Now, if there was anything Ronald Reagan didn’t need, it was whitenizing.


All this would be quaint history were it not for the fact that Reagan, who died in 2004, remains a living icon. Current Republicans can’t mention him often enough. In recent Republican presidential debates, Reagan’s name was reverently invoked 40 times as each candidate sought to claim his crown as leader of the right.

Reagan’s image and his policies remain the inspiration and the blueprint for conservatives today, including John McCain. Despite a genuine Blue Tide that started with the 2006 midterm election and an emboldened movement, every progressive politician and Democratic candidate has to deal with the ghost of Reagan. He initiated aggressive dismantling of both the New Deal–inspired social safety net and government support for racial justice. Congressional conservatives can be expected to continue that course.

The remarkable success of the Obama candidacy to date shows a widespread desire to break out of America’s 400-year racial trap, but the campaign has not been Reagan-free. As this issue of ColorLines went to production in September, political observers were noting that Obama’s run to the White House depended largely on the votes of the so-called Reagan Democrats. Those formerly reliable blue-collar Democratic voters, threatened by social change and Black gains, switched to Reagan in 1980 and continue to vote against their own economic and sociopolitical interests.

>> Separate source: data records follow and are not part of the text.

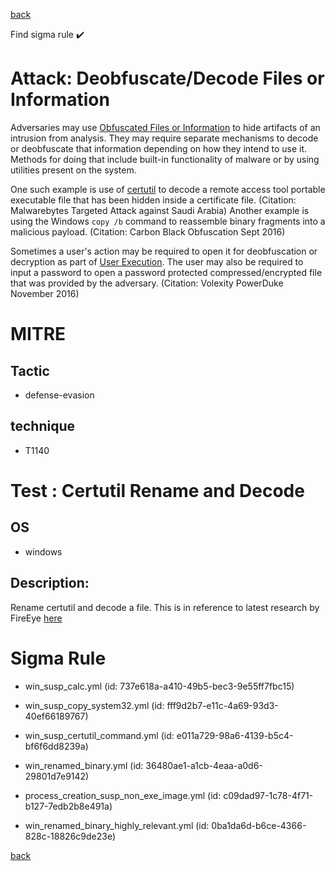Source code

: 
[back](../index.md)

Find sigma rule :heavy_check_mark: 

# Attack: Deobfuscate/Decode Files or Information 

Adversaries may use [Obfuscated Files or Information](https://attack.mitre.org/techniques/T1027) to hide artifacts of an intrusion from analysis. They may require separate mechanisms to decode or deobfuscate that information depending on how they intend to use it. Methods for doing that include built-in functionality of malware or by using utilities present on the system.

One such example is use of [certutil](https://attack.mitre.org/software/S0160) to decode a remote access tool portable executable file that has been hidden inside a certificate file. (Citation: Malwarebytes Targeted Attack against Saudi Arabia) Another example is using the Windows <code>copy /b</code> command to reassemble binary fragments into a malicious payload. (Citation: Carbon Black Obfuscation Sept 2016)

Sometimes a user's action may be required to open it for deobfuscation or decryption as part of [User Execution](https://attack.mitre.org/techniques/T1204). The user may also be required to input a password to open a password protected compressed/encrypted file that was provided by the adversary. (Citation: Volexity PowerDuke November 2016)

# MITRE
## Tactic
  - defense-evasion


## technique
  - T1140


# Test : Certutil Rename and Decode
## OS
  - windows


## Description:
Rename certutil and decode a file. This is in reference to latest research by FireEye [here](https://www.fireeye.com/blog/threat-research/2018/09/apt10-targeting-japanese-corporations-using-updated-ttps.html)


# Sigma Rule
 - win_susp_calc.yml (id: 737e618a-a410-49b5-bec3-9e55ff7fbc15)

 - win_susp_copy_system32.yml (id: fff9d2b7-e11c-4a69-93d3-40ef66189767)

 - win_susp_certutil_command.yml (id: e011a729-98a6-4139-b5c4-bf6f6dd8239a)

 - win_renamed_binary.yml (id: 36480ae1-a1cb-4eaa-a0d6-29801d7e9142)

 - process_creation_susp_non_exe_image.yml (id: c09dad97-1c78-4f71-b127-7edb2b8e491a)

 - win_renamed_binary_highly_relevant.yml (id: 0ba1da6d-b6ce-4366-828c-18826c9de23e)



[back](../index.md)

Reagan was and remains the embodiment of modern conservatism. Among other things, he managed to advance a strategy of racial containment—paralleling the international doctrine of communist containment—by couching it in social and economic language: welfare, school choice, privatization, personal freedom and responsibility, and, above all, crime. By cloaking these concepts in his benign personality, Reagan used these seemingly race-neutral principles to attack communities of color and the Black community in particular with devastating results. But this has been forgotten by many Americans as Reagan has become an icon for conservatives.

Conservatives have had such a monopoly on his image that few Americans today remember that while running for governor in California in 1966, Reagan promised to dismantle the Fair Housing Act, saying, “If an individual wants to discriminate against Negroes or others in selling or renting his house, he has a right to do so.”

And few remember the event that Sidney Blumenthal wrote about in The Guardian in 2003: “After the Republican convention in 1980, Reagan traveled to the county fair in Neshoba, Mississippi, where, in 1964, three Freedom Riders had been slain by the Ku Klux Klan. Before an all-white crowd of tens of thousands, Reagan declared: ‘I believe in states’ rights’.”